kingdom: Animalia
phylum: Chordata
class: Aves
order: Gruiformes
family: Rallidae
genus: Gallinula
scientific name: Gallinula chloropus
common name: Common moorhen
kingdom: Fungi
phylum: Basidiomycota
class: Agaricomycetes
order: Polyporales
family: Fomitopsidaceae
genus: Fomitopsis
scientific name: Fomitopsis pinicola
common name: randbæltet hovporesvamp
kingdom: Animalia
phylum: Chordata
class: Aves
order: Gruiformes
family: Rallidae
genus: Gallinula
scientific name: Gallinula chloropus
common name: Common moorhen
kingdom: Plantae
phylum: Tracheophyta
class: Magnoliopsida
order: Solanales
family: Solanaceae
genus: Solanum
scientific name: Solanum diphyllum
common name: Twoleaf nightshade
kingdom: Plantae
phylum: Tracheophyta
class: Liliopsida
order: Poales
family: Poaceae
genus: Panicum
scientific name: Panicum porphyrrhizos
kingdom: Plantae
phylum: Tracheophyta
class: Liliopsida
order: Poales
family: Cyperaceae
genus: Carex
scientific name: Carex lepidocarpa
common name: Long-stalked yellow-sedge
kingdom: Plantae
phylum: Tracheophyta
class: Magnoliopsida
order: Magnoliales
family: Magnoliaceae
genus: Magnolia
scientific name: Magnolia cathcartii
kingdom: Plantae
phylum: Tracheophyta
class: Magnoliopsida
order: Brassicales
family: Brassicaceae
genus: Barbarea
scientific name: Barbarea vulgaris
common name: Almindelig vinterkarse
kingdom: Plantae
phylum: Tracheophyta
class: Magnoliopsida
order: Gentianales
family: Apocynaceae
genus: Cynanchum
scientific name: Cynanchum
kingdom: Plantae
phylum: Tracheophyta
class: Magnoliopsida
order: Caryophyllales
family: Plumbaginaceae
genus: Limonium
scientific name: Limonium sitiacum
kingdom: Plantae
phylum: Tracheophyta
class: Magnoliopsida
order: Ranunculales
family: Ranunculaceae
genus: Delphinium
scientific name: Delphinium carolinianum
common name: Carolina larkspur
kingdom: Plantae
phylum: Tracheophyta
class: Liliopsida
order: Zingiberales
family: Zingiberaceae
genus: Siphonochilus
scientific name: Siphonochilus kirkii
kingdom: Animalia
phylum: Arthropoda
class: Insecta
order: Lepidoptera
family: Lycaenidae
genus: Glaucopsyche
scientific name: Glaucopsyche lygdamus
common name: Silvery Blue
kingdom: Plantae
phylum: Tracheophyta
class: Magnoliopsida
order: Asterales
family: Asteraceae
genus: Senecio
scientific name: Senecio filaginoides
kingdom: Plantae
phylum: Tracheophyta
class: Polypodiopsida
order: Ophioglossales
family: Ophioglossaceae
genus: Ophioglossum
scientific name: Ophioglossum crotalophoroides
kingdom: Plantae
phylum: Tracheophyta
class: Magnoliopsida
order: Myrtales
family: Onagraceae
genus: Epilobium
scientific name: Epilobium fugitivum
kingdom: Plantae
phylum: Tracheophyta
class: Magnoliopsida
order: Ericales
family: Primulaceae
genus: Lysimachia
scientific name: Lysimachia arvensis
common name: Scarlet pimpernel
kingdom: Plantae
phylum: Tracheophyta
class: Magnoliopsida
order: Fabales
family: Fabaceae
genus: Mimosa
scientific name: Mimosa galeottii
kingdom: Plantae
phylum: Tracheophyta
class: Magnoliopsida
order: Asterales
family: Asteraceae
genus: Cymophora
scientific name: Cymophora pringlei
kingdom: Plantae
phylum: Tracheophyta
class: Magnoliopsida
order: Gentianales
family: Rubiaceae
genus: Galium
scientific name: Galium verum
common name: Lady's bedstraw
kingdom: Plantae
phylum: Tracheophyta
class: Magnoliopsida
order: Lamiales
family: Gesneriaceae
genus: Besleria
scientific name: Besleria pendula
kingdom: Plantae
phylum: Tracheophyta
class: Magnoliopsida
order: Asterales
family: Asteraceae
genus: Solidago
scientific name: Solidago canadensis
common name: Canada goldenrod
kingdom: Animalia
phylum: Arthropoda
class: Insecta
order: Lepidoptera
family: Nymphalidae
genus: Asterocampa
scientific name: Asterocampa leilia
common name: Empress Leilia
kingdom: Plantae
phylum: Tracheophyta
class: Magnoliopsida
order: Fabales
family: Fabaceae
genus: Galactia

******************************

◆ Given problem
Copy all of the lines above word for word, in the same order.

◆ Solution to this exercise
kingdom: Animalia
phylum: Chordata
class: Aves
order: Gruiformes
family: Rallidae
genus: Gallinula
scientific name: Gallinula chloropus
common name: Common moorhen
kingdom: Fungi
phylum: Basidiomycota
class: Agaricomycetes
order: Polyporales
family: Fomitopsidaceae
genus: Fomitopsis
scientific name: Fomitopsis pinicola
common name: randbæltet hovporesvamp
kingdom: Animalia
phylum: Chordata
class: Aves
order: Gruiformes
family: Rallidae
genus: Gallinula
scientific name: Gallinula chloropus
common name: Common moorhen
kingdom: Plantae
phylum: Tracheophyta
class: Magnoliopsida
order: Solanales
family: Solanaceae
genus: Solanum
scientific name: Solanum diphyllum
common name: Twoleaf nightshade
kingdom: Plantae
phylum: Tracheophyta
class: Liliopsida
order: Poales
family: Poaceae
genus: Panicum
scientific name: Panicum porphyrrhizos
kingdom: Plantae
phylum: Tracheophyta
class: Liliopsida
order: Poales
family: Cyperaceae
genus: Carex
scientific name: Carex lepidocarpa
common name: Long-stalked yellow-sedge
kingdom: Plantae
phylum: Tracheophyta
class: Magnoliopsida
order: Magnoliales
family: Magnoliaceae
genus: Magnolia
scientific name: Magnolia cathcartii
kingdom: Plantae
phylum: Tracheophyta
class: Magnoliopsida
order: Brassicales
family: Brassicaceae
genus: Barbarea
scientific name: Barbarea vulgaris
common name: Almindelig vinterkarse
kingdom: Plantae
phylum: Tracheophyta
class: Magnoliopsida
order: Gentianales
family: Apocynaceae
genus: Cynanchum
scientific name: Cynanchum
kingdom: Plantae
phylum: Tracheophyta
class: Magnoliopsida
order: Caryophyllales
family: Plumbaginaceae
genus: Limonium
scientific name: Limonium sitiacum
kingdom: Plantae
phylum: Tracheophyta
class: Magnoliopsida
order: Ranunculales
family: Ranunculaceae
genus: Delphinium
scientific name: Delphinium carolinianum
common name: Carolina larkspur
kingdom: Plantae
phylum: Tracheophyta
class: Liliopsida
order: Zingiberales
family: Zingiberaceae
genus: Siphonochilus
scientific name: Siphonochilus kirkii
kingdom: Animalia
phylum: Arthropoda
class: Insecta
order: Lepidoptera
family: Lycaenidae
genus: Glaucopsyche
scientific name: Glaucopsyche lygdamus
common name: Silvery Blue
kingdom: Plantae
phylum: Tracheophyta
class: Magnoliopsida
order: Asterales
family: Asteraceae
genus: Senecio
scientific name: Senecio filaginoides
kingdom: Plantae
phylum: Tracheophyta
class: Polypodiopsida
order: Ophioglossales
family: Ophioglossaceae
genus: Ophioglossum
scientific name: Ophioglossum crotalophoroides
kingdom: Plantae
phylum: Tracheophyta
class: Magnoliopsida
order: Myrtales
family: Onagraceae
genus: Epilobium
scientific name: Epilobium fugitivum
kingdom: Plantae
phylum: Tracheophyta
class: Magnoliopsida
order: Ericales
family: Primulaceae
genus: Lysimachia
scientific name: Lysimachia arvensis
common name: Scarlet pimpernel
kingdom: Plantae
phylum: Tracheophyta
class: Magnoliopsida
order: Fabales
family: Fabaceae
genus: Mimosa
scientific name: Mimosa galeottii
kingdom: Plantae
phylum: Tracheophyta
class: Magnoliopsida
order: Asterales
family: Asteraceae
genus: Cymophora
scientific name: Cymophora pringlei
kingdom: Plantae
phylum: Tracheophyta
class: Magnoliopsida
order: Gentianales
family: Rubiaceae
genus: Galium
scientific name: Galium verum
common name: Lady's bedstraw
kingdom: Plantae
phylum: Tracheophyta
class: Magnoliopsida
order: Lamiales
family: Gesneriaceae
genus: Besleria
scientific name: Besleria pendula
kingdom: Plantae
phylum: Tracheophyta
class: Magnoliopsida
order: Asterales
family: Asteraceae
genus: Solidago
scientific name: Solidago canadensis
common name: Canada goldenrod
kingdom: Animalia
phylum: Arthropoda
class: Insecta
order: Lepidoptera
family: Nymphalidae
genus: Asterocampa
scientific name: Asterocampa leilia
common name: Empress Leilia
kingdom: Plantae
phylum: Tracheophyta
class: Magnoliopsida
order: Fabales
family: Fabaceae
genus: Galactia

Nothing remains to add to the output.